───── Study material ─────

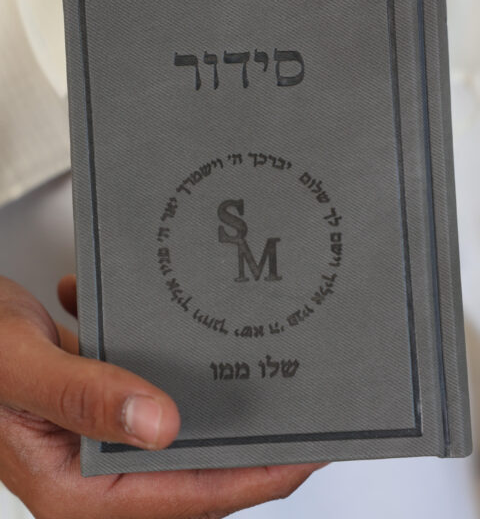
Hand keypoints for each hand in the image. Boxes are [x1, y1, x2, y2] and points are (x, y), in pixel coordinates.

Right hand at [0, 275, 325, 518]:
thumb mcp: (19, 364)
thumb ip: (81, 397)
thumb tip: (160, 425)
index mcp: (75, 489)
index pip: (189, 496)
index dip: (257, 475)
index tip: (307, 448)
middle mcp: (94, 472)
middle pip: (195, 467)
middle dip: (251, 442)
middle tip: (302, 407)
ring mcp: (101, 440)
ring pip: (182, 432)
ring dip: (221, 404)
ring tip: (267, 374)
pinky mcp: (104, 406)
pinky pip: (159, 397)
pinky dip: (181, 372)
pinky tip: (188, 338)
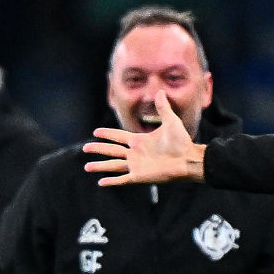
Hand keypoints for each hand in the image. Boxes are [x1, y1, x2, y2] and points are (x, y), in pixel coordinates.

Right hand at [83, 92, 203, 186]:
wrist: (188, 159)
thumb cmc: (181, 141)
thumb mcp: (171, 121)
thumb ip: (163, 108)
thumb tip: (160, 91)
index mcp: (139, 141)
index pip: (118, 137)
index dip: (107, 134)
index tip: (96, 132)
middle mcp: (135, 153)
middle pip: (111, 151)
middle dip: (98, 149)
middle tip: (85, 148)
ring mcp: (136, 165)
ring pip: (113, 165)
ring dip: (100, 165)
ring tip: (87, 167)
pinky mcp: (139, 176)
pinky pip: (122, 179)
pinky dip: (112, 180)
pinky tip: (100, 182)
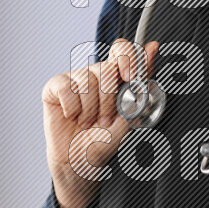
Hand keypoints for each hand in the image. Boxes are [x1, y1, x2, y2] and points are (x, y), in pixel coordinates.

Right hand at [42, 39, 159, 207]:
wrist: (83, 161)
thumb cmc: (106, 138)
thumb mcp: (131, 112)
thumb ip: (142, 79)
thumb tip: (153, 47)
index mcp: (117, 76)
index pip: (122, 48)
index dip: (128, 58)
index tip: (130, 78)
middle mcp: (96, 73)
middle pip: (107, 68)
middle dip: (110, 100)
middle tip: (106, 119)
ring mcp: (75, 78)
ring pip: (87, 79)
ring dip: (91, 109)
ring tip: (89, 121)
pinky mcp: (55, 87)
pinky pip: (66, 87)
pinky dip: (73, 107)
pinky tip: (73, 116)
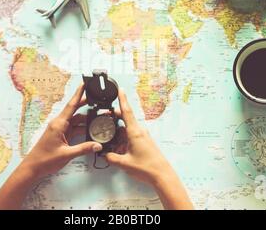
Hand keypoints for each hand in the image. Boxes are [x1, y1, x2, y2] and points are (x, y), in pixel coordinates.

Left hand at [0, 84, 101, 209]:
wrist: (33, 167)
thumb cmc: (46, 160)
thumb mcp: (67, 154)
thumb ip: (83, 148)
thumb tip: (98, 145)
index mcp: (59, 124)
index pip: (71, 105)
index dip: (78, 94)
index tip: (84, 84)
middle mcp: (59, 124)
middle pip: (75, 110)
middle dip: (85, 104)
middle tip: (97, 98)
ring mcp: (60, 129)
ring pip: (75, 120)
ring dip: (86, 118)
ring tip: (98, 115)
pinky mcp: (61, 135)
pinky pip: (73, 128)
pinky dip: (82, 127)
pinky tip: (91, 128)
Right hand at [105, 89, 193, 209]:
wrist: (162, 175)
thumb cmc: (146, 168)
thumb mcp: (124, 163)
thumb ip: (111, 158)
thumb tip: (105, 155)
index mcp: (134, 132)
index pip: (127, 111)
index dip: (122, 99)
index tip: (120, 89)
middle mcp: (139, 131)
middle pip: (125, 119)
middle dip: (114, 117)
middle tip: (103, 117)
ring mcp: (142, 136)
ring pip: (127, 129)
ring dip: (118, 131)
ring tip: (108, 138)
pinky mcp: (144, 142)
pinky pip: (131, 136)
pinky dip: (123, 138)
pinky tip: (118, 147)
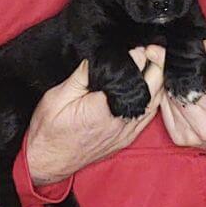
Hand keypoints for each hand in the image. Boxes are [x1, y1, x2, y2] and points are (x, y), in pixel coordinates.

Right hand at [26, 48, 163, 183]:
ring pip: (155, 101)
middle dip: (153, 64)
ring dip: (157, 81)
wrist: (48, 161)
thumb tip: (99, 56)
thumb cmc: (49, 130)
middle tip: (148, 49)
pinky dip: (154, 98)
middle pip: (151, 87)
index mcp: (104, 108)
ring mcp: (126, 132)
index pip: (132, 76)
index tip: (137, 45)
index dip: (138, 56)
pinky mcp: (127, 138)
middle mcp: (120, 121)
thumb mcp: (58, 96)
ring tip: (151, 63)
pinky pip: (150, 115)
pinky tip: (150, 87)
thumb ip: (82, 75)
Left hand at [147, 41, 205, 148]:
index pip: (189, 83)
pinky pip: (164, 112)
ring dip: (167, 87)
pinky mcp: (180, 138)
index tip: (154, 50)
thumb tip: (201, 46)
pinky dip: (167, 100)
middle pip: (174, 92)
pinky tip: (178, 95)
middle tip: (163, 59)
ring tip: (178, 80)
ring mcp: (191, 135)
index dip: (169, 65)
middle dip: (166, 74)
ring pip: (166, 102)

─────

■ Task requirements ■
Reproduce the whole listing verbatim and keep all pictures out of it.

■ Result of this exercise ■
Hand keypoints for each hand in the image. Boxes are [x1, y1, x2, y2] and points are (x, y), in pixel coordinates.

Right hand at [0, 275, 325, 518]:
thumb mcp: (19, 364)
thumb ip: (81, 397)
thumb tip: (160, 425)
index mcp: (75, 489)
index pip: (189, 496)
index dip: (257, 475)
index tip: (307, 448)
middle mcp: (94, 472)
middle pip: (195, 467)
middle dip: (251, 442)
middle tip: (302, 407)
ring mcp: (101, 440)
ring pip: (182, 432)
ring dip: (221, 404)
ring tip: (267, 374)
pinky mcp: (104, 406)
pinky pip: (159, 397)
pinky dip: (181, 372)
pinky tip: (188, 338)
Hand keypoints for each hand in the image. Boxes are [x1, y1, x2, y2] and points are (x, y), in pixel coordinates.

Right hand at [83, 92, 203, 186]:
wrist: (188, 159)
thumb cmc: (181, 141)
thumb mcp: (171, 121)
thumb ip: (163, 108)
thumb tip: (160, 91)
index mcp: (139, 141)
index pip: (118, 137)
index dip: (107, 134)
index tip: (96, 132)
middle mcp: (135, 153)
middle pip: (111, 151)
middle dip: (98, 149)
middle tip: (85, 148)
ring mcp: (136, 165)
ring pip: (113, 165)
ring dip: (100, 165)
ring tip: (87, 167)
pinky mcp: (139, 176)
pinky pip: (122, 179)
pinky dip: (112, 180)
pinky tip: (100, 182)
Hand keypoints for each hand in the image. Boxes are [x1, y1, x2, y2] and points are (x, y), in pixel coordinates.

Right hand at [42, 39, 159, 207]:
wrist: (83, 161)
thumb cmc: (106, 138)
thumb mcp: (131, 112)
thumb ip: (142, 79)
thumb tip: (153, 47)
index mcp: (117, 76)
index pip: (122, 48)
index dip: (128, 58)
index tip: (130, 78)
middle mcp: (96, 73)
middle pip: (107, 68)
middle dip: (110, 100)
middle tip: (106, 119)
ring mcp: (75, 78)
ring pip: (87, 79)
ring dip: (91, 109)
ring tip: (89, 121)
pinky mcp: (55, 87)
pinky pip: (66, 87)
pinky dip: (73, 107)
pinky tip: (73, 116)
Hand keypoints for each hand in the image. Boxes are [x1, y1, x2, y2] and points are (x, y), in pixel coordinates.

Left hand at [0, 84, 101, 209]:
wrist: (33, 167)
thumb cmc: (46, 160)
thumb mcp: (67, 154)
thumb ip: (83, 148)
thumb tip: (98, 145)
index mcp: (59, 124)
index pip: (71, 105)
index dip: (78, 94)
index tip: (84, 84)
middle mcp: (59, 124)
middle pip: (75, 110)
middle dip: (85, 104)
middle tip: (97, 98)
ring mcp: (60, 129)
ring pip: (75, 120)
ring dip: (86, 118)
ring tip: (98, 115)
pinky mcp: (61, 135)
pinky pip: (73, 128)
pinky dip: (82, 127)
pinky tip: (91, 128)
Right hand at [105, 89, 193, 209]:
wrist: (162, 175)
thumb cmc: (146, 168)
thumb mcp: (124, 163)
thumb ip: (111, 158)
thumb tip: (105, 155)
index mcp: (134, 132)
index pip: (127, 111)
index dip: (122, 99)
index tip: (120, 89)
middle mcp: (139, 131)
middle pip: (125, 119)
middle dip: (114, 117)
middle tip: (103, 117)
ring mcp: (142, 136)
ring pip: (127, 129)
ring dip: (118, 131)
ring tip: (108, 138)
pinky mcp: (144, 142)
pinky pip: (131, 136)
pinky dip: (123, 138)
pinky tip: (118, 147)
Hand keypoints for each hand in the image. Boxes are [x1, y1, x2, y2] and points are (x, y), in pixel coordinates.

Right hand at [26, 48, 163, 183]:
ring pip: (155, 101)
middle dip: (153, 64)
ring dip: (157, 81)
wrist: (48, 161)
thumb tip: (99, 56)
thumb cmc: (49, 130)
middle tip: (148, 49)
pinky dip: (154, 98)
middle pip: (151, 87)
index mcp: (104, 108)
ring mcp: (126, 132)
index pip: (132, 76)
index tip: (137, 45)
index dip: (138, 56)
pinky mcp: (127, 138)
middle mcp: (120, 121)
thumb mcp: (58, 96)
ring tip: (151, 63)
pinky pip: (150, 115)
pinky tip: (150, 87)
thumb ip: (82, 75)
Left hand at [147, 41, 205, 148]:
index pip: (189, 83)
pinky pip: (164, 112)
ring dip: (167, 87)
pinky mcp: (180, 138)
index tip: (154, 50)
thumb tip: (201, 46)
pinky dip: (167, 100)
middle pip: (174, 92)
pinky tip: (178, 95)
middle tip: (163, 59)
ring tip: (178, 80)
ring mcp: (191, 135)
index dip: (169, 65)
middle dip: (166, 74)
ring pip: (166, 102)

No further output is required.